É muito prazeroso, porém, colocar Infiltrado nessa perspectiva da parceria Ritchie-Statham e perceber como ela se reorganizou num contexto de thrillers urbanos menos caricatos e mais diretos. Assim como em Snatch (2000), ainda temos núcleos de personagens organizados como bandos (que continuam se vestindo com camisa pólo abotoada no pescoço, à moda londrina), mas como o ponto de vista central (Statham em busca de vingança) é individual e puxa a orquestração da narrativa para si, fica interditado fazer um filme-mosaico, de múltiplos protagonistas, como Snatch. A estratégia de ir e voltar no tempo é uma forma de resolver isso: os núcleos paralelos - a gangue de Statham, a gangue do vilão - são introduzidos não como mosaico mas como peças de uma trama só. Menos difuso, mais direto.

O próprio jeito de filmar e utilizar a música parece pensado em Infiltrado para simplificar as coisas. Se é um filme sobre contenção (o personagem de Statham age com frieza e, se pudesse escolher, sairia metralhando do início ao fim) e sobre a expectativa de um duelo sempre adiado, tanto a câmera (que fica fazendo zoom-ins e zoom-outs pela metade, aos poucos) quanto os temas sempre repetidos da ótima trilha sonora de Chris Benstead reforçam esse caráter obsessivo contido. A quantidade de silêncios (ou de som naturalista removido para privilegiar pequenos barulhos) e a própria divisão do filme em capítulos reforçam a secura e a bitolagem como estratégias.  

As escolhas estilísticas precisam mesmo chamar atenção para si, porque como todo o miolo do filme se apresenta como uma longa digressão temporal antes da revelação e do encontro final, às vezes o interesse do espectador vai se sustentar pela virtuose. Nessas horas Guy Ritchie mostra que os seus 20 anos de carreira lhe ensinaram meios de pelo menos variar um pouco o arsenal de truques marrentos (como na montage que toca “Folsom Prison Blues”, clipada como se fosse trailer).

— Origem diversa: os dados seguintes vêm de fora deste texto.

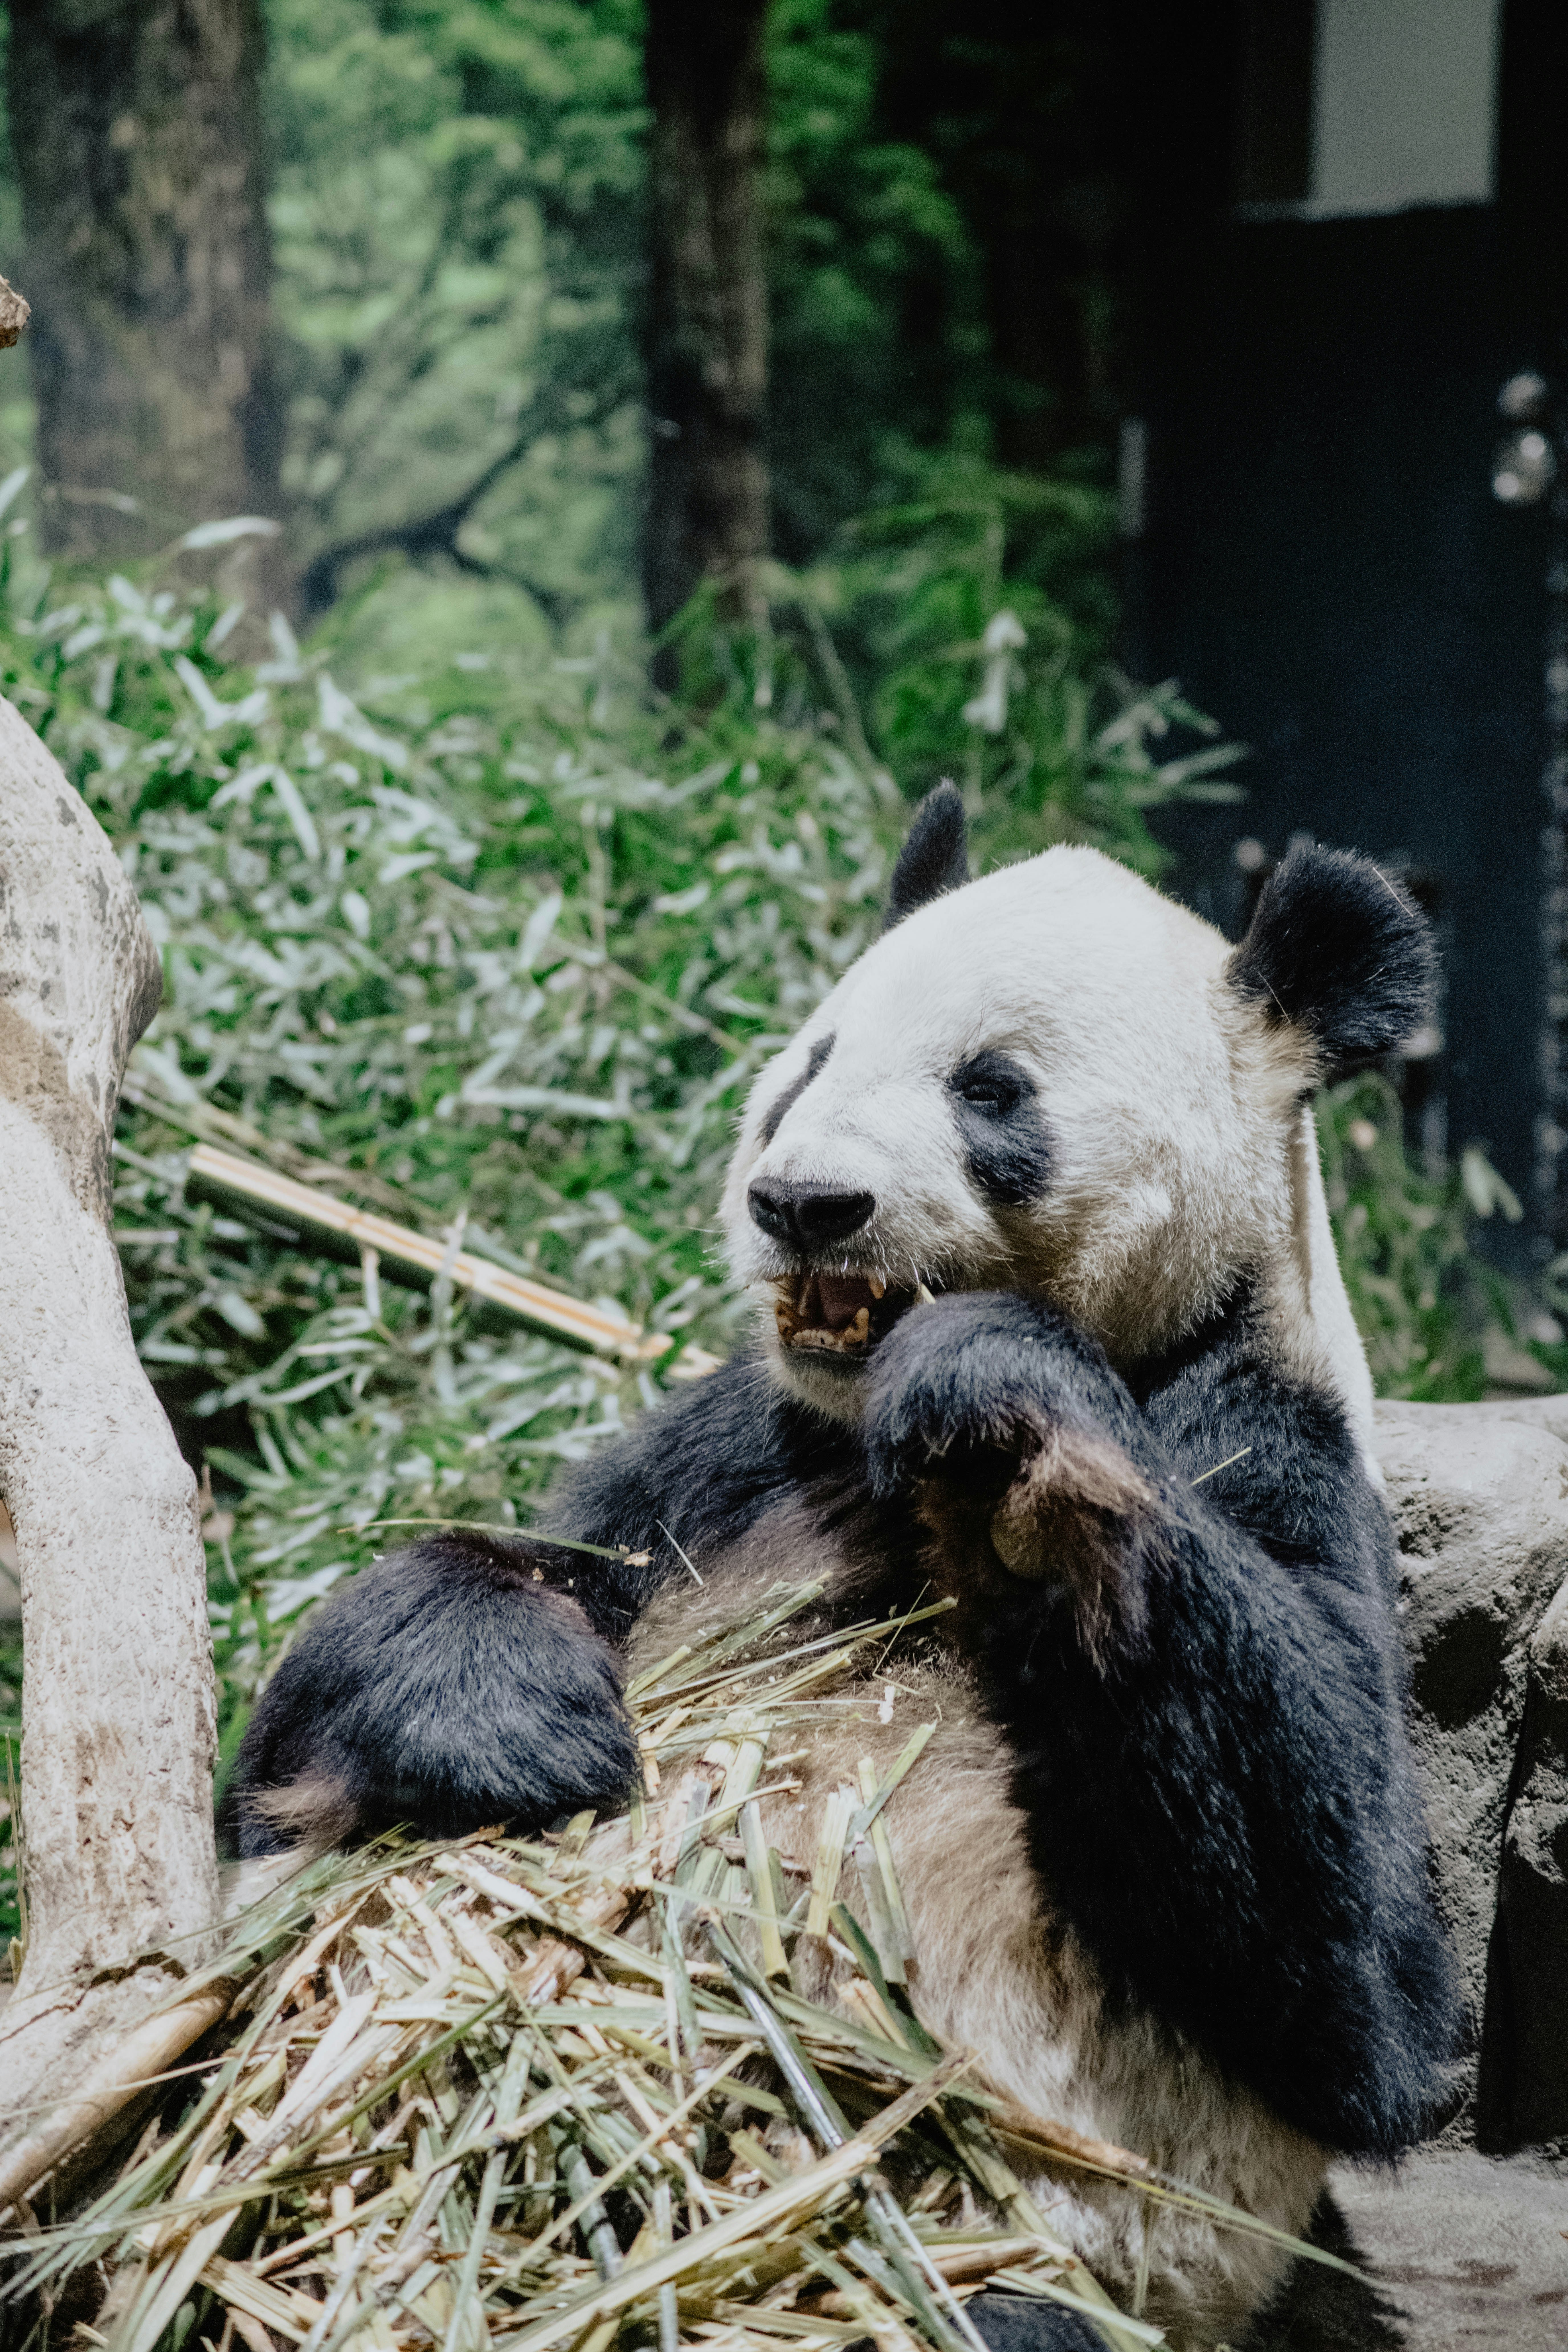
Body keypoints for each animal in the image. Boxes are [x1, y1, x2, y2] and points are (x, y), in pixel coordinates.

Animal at [224, 786, 1458, 2352]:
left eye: (989, 1090)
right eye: (809, 1060)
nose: (803, 1202)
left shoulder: (1261, 1433)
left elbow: (1353, 1987)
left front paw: (996, 1386)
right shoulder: (739, 1454)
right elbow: (432, 1631)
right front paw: (521, 1722)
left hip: (996, 2250)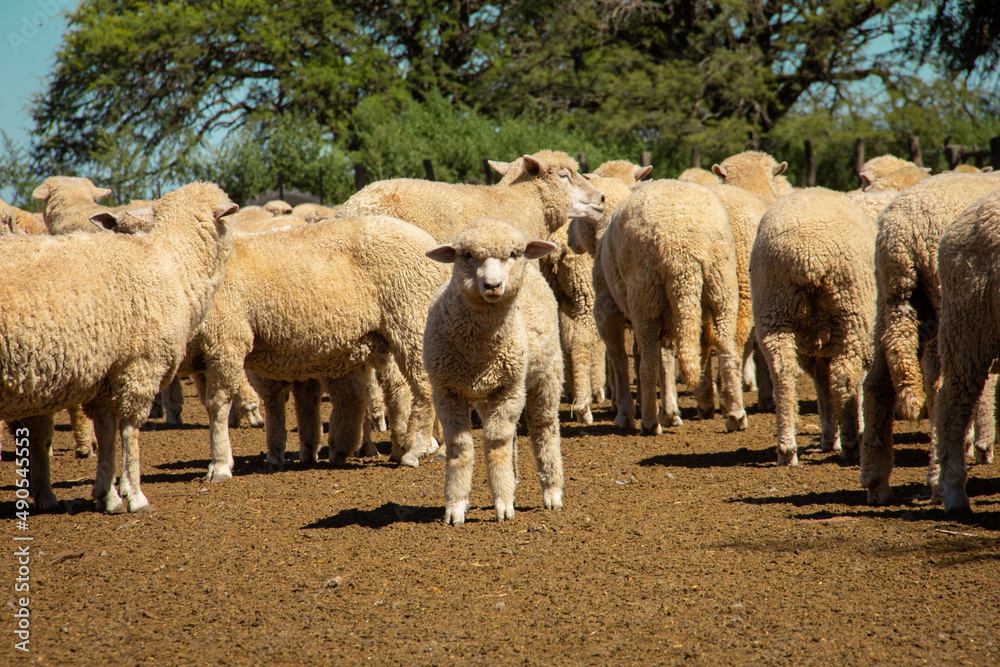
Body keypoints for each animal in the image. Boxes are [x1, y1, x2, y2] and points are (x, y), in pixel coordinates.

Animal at [1, 182, 236, 512]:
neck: (172, 263)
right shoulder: (140, 366)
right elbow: (129, 430)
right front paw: (134, 495)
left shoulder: (105, 378)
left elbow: (106, 432)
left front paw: (107, 493)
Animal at [179, 215, 450, 481]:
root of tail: (428, 242)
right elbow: (286, 403)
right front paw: (283, 454)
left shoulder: (225, 342)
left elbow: (219, 405)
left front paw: (220, 465)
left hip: (411, 319)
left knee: (423, 387)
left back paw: (414, 450)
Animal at [423, 217, 564, 525]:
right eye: (466, 255)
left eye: (513, 254)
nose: (493, 285)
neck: (478, 353)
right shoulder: (446, 391)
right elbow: (460, 446)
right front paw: (456, 506)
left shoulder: (510, 389)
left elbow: (497, 443)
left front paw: (503, 505)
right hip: (488, 396)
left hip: (545, 376)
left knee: (544, 428)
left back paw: (551, 492)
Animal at [750, 188, 877, 465]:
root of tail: (807, 253)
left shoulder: (814, 349)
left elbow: (822, 385)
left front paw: (829, 436)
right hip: (853, 309)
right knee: (846, 374)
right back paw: (851, 444)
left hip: (773, 310)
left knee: (783, 374)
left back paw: (786, 449)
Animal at [859, 170, 1000, 505]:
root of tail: (900, 227)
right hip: (954, 310)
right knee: (943, 391)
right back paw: (940, 483)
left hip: (892, 301)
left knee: (877, 383)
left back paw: (877, 483)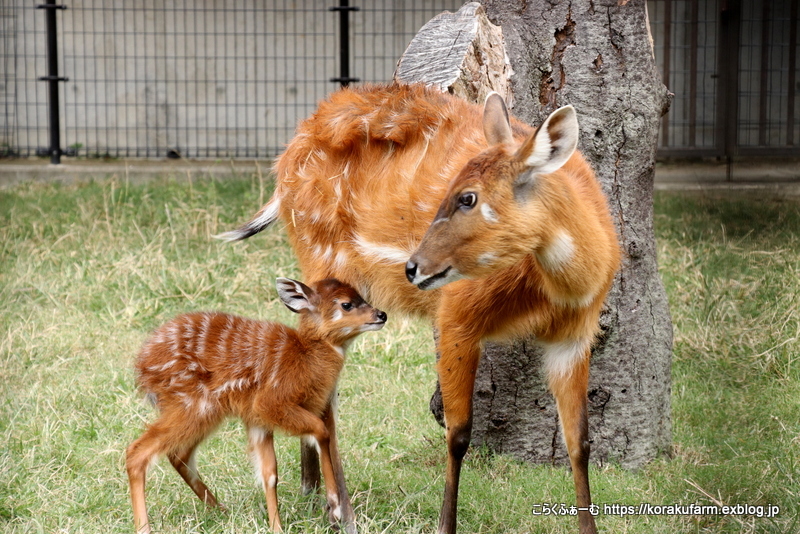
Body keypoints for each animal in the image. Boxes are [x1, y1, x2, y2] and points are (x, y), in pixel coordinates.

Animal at [126, 278, 388, 532]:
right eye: (346, 304)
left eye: (361, 296)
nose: (381, 315)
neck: (306, 359)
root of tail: (141, 366)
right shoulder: (271, 403)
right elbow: (321, 432)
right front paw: (334, 508)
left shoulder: (257, 420)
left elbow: (269, 474)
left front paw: (276, 527)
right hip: (192, 404)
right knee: (138, 452)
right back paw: (144, 527)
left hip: (202, 412)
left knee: (178, 453)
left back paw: (221, 511)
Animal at [219, 84, 620, 534]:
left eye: (468, 198)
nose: (413, 267)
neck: (556, 292)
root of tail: (284, 163)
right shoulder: (457, 316)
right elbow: (458, 434)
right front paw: (445, 525)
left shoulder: (574, 338)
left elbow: (579, 441)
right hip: (325, 263)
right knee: (328, 394)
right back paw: (342, 510)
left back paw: (314, 492)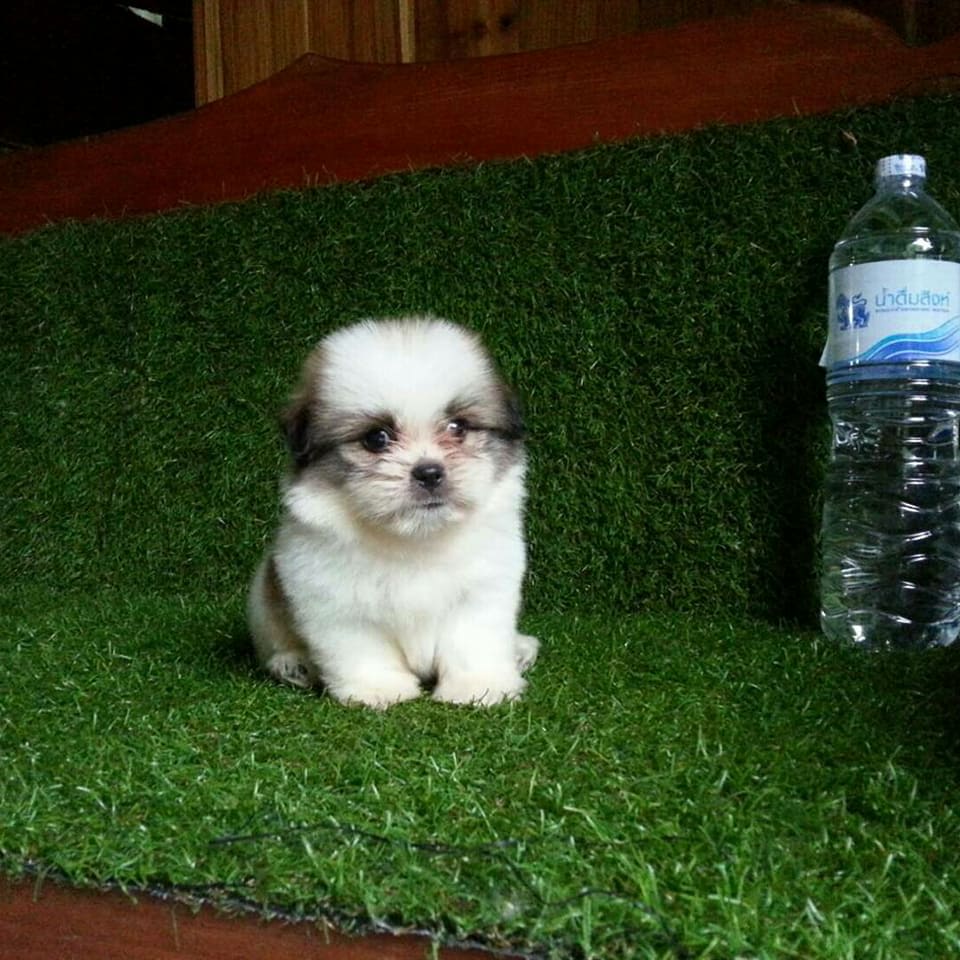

A impressão que fica ao final de Infiltrado é muito positiva porque sugere que Statham e Guy Ritchie se esforçaram para não se repetir nem estacionar no tempo. Ritchie parece em busca de um minimalismo novo, e certamente assistiu a algum filme de S. Craig Zahler ou outros thrillers contemporâneos franceses, além de Cash Truck, para dar mais gravidade e secura aos rompantes de violência. Já Statham opera aqui uma variação mais sombria de sua usual persona de pedra, silenciosa e classuda, e soube escolher bem um suspense de vingança que não soasse apenas como uma oportunidade de reposicionar sua marca (ainda que os elementos de uma potencial franquia estejam todos ali).